* [What is being asked] Produce word for word the lines of the data below running from the one that has "406 370 0.24" to the one that has "227 179 0.22", inclusive, and no others.

• • • • • • •

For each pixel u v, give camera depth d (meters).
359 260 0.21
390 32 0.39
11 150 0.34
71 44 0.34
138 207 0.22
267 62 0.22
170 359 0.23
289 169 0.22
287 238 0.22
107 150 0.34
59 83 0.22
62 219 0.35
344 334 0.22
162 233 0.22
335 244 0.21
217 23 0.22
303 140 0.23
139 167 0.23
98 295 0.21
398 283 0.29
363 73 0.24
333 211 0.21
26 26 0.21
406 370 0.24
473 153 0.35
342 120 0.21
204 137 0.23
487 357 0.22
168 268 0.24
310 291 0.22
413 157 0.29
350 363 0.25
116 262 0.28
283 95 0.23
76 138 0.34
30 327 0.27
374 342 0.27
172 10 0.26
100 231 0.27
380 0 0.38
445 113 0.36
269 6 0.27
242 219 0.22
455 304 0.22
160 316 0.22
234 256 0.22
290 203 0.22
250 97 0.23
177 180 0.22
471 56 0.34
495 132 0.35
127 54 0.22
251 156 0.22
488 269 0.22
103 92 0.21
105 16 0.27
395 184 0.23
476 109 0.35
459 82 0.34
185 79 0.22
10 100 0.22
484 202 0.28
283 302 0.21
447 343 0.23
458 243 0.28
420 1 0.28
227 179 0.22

• • • • • • •

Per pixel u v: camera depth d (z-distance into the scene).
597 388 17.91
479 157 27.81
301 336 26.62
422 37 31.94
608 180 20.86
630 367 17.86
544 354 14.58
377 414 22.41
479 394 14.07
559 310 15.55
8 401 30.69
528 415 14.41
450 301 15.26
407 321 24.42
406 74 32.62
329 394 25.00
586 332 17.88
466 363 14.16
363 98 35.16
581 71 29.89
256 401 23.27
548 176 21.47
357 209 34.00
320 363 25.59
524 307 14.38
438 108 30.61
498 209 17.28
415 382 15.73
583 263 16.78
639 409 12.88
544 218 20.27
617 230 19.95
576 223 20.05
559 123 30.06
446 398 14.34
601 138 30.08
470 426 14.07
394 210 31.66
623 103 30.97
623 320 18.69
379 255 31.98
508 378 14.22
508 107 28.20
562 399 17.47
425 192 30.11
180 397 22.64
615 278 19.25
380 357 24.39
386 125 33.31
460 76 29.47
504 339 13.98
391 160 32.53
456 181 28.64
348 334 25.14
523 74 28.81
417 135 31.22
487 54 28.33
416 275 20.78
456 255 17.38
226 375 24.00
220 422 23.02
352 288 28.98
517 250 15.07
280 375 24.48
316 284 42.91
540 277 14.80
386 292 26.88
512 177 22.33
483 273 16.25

• • • • • • •

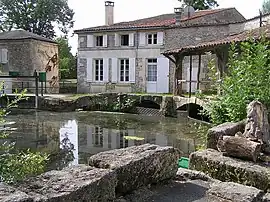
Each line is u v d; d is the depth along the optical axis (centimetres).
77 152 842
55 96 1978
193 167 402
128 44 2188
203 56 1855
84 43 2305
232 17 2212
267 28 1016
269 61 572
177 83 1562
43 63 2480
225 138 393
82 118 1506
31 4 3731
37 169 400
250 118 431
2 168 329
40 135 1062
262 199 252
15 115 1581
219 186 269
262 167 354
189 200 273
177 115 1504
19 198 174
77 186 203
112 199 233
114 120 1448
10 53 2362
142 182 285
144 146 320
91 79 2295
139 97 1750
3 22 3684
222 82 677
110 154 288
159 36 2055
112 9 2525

• • • • • • •

* [Task output]
406 370 0.24
473 153 0.35
342 120 0.21
204 137 0.23
487 357 0.22
168 268 0.24
310 291 0.22
413 157 0.29
350 363 0.25
116 262 0.28
283 95 0.23
76 138 0.34
30 327 0.27
374 342 0.27
172 10 0.26
100 231 0.27
380 0 0.38
445 113 0.36
269 6 0.27
242 219 0.22
455 304 0.22
160 316 0.22
234 256 0.22
290 203 0.22
250 97 0.23
177 180 0.22
471 56 0.34
495 132 0.35
127 54 0.22
251 156 0.22
488 269 0.22
103 92 0.21
105 16 0.27
395 184 0.23
476 109 0.35
459 82 0.34
185 79 0.22
10 100 0.22
484 202 0.28
283 302 0.21
447 343 0.23
458 243 0.28
420 1 0.28
227 179 0.22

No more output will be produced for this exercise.